[TASK DETAILS]:
Taking the line with "Ver en detalle" as the first and the line with "Análisis y Coyuntura" as the last, set down the lines below exactly, pictures excluded.

==== EXERCISE DATA

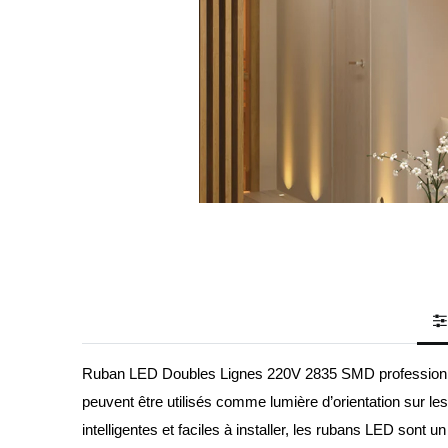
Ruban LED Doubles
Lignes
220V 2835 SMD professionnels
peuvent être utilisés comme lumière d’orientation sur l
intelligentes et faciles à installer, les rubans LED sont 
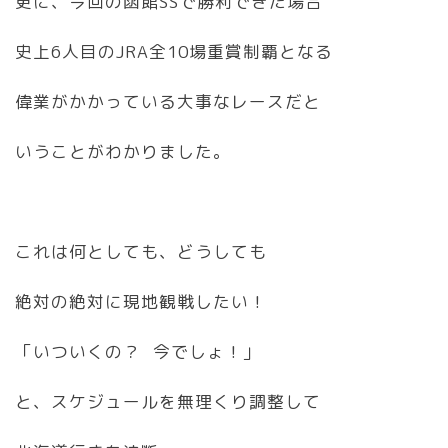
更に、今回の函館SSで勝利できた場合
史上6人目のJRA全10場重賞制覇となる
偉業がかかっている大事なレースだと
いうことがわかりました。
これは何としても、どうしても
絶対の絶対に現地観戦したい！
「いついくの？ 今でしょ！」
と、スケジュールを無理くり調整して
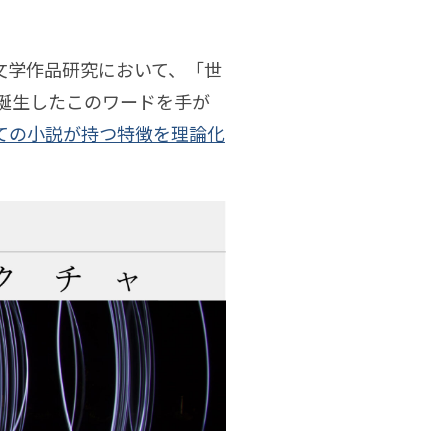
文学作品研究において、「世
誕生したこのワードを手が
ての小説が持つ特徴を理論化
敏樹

========
==== EXERCISE DATA

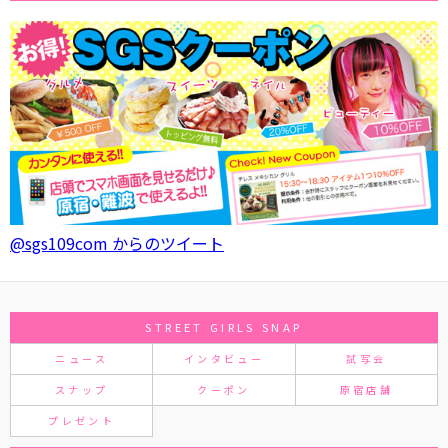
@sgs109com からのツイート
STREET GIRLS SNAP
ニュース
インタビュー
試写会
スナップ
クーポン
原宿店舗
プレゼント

========
==== EXERCISE DATA

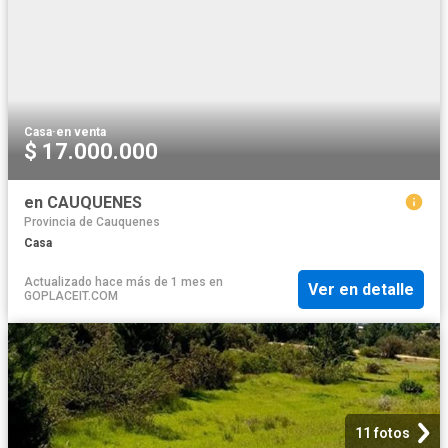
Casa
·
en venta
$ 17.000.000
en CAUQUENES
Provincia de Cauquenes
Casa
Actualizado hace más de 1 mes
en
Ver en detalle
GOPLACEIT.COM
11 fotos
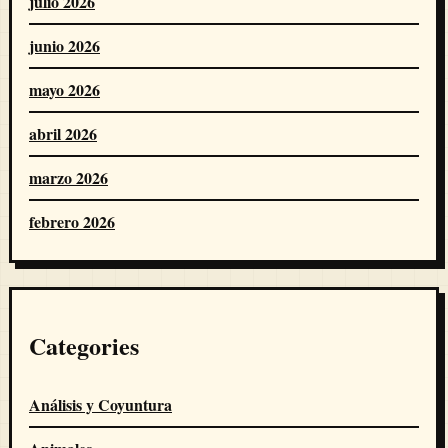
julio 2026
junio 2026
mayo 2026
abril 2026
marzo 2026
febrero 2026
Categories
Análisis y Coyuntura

========

[TASK OUTPUT]:
Ver en detalle
GOPLACEIT.COM
11 fotos
julio 2026
junio 2026
mayo 2026
abril 2026
marzo 2026
febrero 2026
Categories
Análisis y Coyuntura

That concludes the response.